Supplied passage:
● ● ●

The Family and Medical Leave Act of 1993 was designed to protect workers from being fired for attending to the humans they were biologically or legally obligated to. It was not designed for the humans they chose. This distinction — legally necessary at the time, possibly reasonable in 1993, now increasingly indefensible — means that a worker who needs to leave work to care for a dying best friend, a chosen sibling, a godparent, or a person who is functionally a parent but carries no blood or legal title, has no federal protection whatsoever. The employer can fire them. The leave is not protected. The bond does not count.

The FMLA covers a specific list: spouse, child, parent, and — as amended in 2008 — certain military service relationships. The definitional work is done by biology and law. A spouse is a spouse because of a license. A parent is a parent because of birth or adoption. The structure assumes that the people you will need to be with during a medical crisis are the people whose relationship to you the state has already recognized. For a large and growing portion of the population, that assumption is wrong.

The demographic reality the FMLA did not anticipate includes: LGBTQ+ adults whose families of origin rejected them and who built chosen families over decades; adults estranged from biological kin for reasons ranging from abuse to irreconcilable value difference; adults who never married and whose deepest commitments are to friends rather than spouses; adults who immigrated without family networks and built substitute kinship among compatriots; adults whose biological family members died early and whose social networks are their actual support system. For all of these people, the FMLA's definitional structure produces a legal gap that reflects a social fiction: the fiction that biological and legal family is where American adults actually live their emotional and caregiving lives.

The gap has consequences that are not abstract. A person who has been friends with someone for thirty years — who has driven them to chemotherapy, sat in waiting rooms, managed their medications, communicated with their doctors — and who is the person that dying individual most wants present in their final weeks, has no legal right to protected leave to be there. They must negotiate with their employer informally, use their own paid time off, or risk termination. The intimacy of the relationship, its depth and its history, is legally invisible. What the law recognizes is a category; what the law misses is a life.

● ● ●

Dataset entries:

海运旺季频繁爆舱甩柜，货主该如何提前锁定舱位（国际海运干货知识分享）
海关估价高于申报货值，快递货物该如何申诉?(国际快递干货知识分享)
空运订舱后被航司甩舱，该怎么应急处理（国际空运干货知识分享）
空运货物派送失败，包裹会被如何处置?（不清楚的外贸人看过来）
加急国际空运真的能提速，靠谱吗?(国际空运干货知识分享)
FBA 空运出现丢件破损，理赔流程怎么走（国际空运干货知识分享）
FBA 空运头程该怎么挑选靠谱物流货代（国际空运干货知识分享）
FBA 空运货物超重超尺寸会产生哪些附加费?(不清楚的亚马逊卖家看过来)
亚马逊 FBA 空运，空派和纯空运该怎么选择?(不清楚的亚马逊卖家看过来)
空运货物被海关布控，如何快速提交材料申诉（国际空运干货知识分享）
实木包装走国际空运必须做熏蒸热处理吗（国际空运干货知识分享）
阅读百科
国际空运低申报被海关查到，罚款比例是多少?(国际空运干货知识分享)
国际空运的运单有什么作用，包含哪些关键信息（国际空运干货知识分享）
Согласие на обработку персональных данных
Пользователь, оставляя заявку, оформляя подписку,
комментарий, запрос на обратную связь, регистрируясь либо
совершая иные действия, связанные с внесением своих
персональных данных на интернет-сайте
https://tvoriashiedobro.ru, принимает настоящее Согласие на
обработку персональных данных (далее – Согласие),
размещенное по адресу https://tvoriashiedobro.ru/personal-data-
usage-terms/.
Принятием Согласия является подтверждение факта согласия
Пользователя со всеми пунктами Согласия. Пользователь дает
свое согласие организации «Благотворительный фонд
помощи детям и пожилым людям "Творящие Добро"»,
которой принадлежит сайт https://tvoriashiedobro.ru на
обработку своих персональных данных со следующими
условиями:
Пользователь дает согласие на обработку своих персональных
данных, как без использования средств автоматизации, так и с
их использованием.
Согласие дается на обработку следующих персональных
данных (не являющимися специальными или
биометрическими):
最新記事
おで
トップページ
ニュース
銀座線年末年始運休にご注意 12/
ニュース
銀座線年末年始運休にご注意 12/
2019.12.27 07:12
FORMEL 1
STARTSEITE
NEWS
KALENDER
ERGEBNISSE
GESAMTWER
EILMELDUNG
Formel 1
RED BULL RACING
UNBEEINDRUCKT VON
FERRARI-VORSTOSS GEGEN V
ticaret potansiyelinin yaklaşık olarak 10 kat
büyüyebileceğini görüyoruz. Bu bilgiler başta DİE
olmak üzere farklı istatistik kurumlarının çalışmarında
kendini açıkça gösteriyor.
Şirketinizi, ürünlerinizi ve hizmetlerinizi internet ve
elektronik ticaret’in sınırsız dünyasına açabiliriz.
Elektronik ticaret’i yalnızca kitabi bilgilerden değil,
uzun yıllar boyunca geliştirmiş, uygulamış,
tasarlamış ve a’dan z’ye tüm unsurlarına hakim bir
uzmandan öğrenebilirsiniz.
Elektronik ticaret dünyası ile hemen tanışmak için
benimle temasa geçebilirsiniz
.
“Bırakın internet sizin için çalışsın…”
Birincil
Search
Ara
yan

● ● ●

Questions:
a – In the passage on the Family and Medical Leave Act, which relationships did the 2008 amendment add to the covered list?
b – Proceed with the passage on the Family and Medical Leave Act, continuing from its last sentence.

Responses for each task:
a – Certain military service relationships.

b –
The policy case for reform has been made repeatedly. Scholars of caregiving law, medical ethicists, social workers, and advocates for LGBTQ+ and aging populations have consistently pointed out that the FMLA's categorical structure both underincludes people with genuine caregiving relationships and overincludes people with nominal legal ties but no actual relationship. A recently estranged spouse retains FMLA protection. A thirty-year friend retains none. The law is measuring a proxy — legal or biological relationship — when what it intends to protect is caregiving necessity and relational reality.

Several states have begun to expand their own family leave laws. California, Oregon, New Jersey, and others have added "chosen family" language that extends protection to anyone designated by the worker as an equivalent of family, in some cases requiring the employer to accept the worker's own determination of the relationship. These state expansions represent a legal recognition that chosen kinship is real kinship, and that the law's function is to support caregiving where it actually happens rather than where the 1993 Congress assumed it happened.

The federal gap remains. The FMLA has not been successfully amended at the federal level to include chosen family, though legislative proposals have been introduced in multiple congressional sessions. The political difficulty is partly definitional — any expansion requires some mechanism for identifying the chosen-family relationship — and partly ideological, reflecting a legislative history in which "family values" politics has consistently privileged biological and marital kinship over other forms. The law, in short, encodes a particular social vision of what family is, and that vision is now out of step with how a substantial minority of Americans actually live.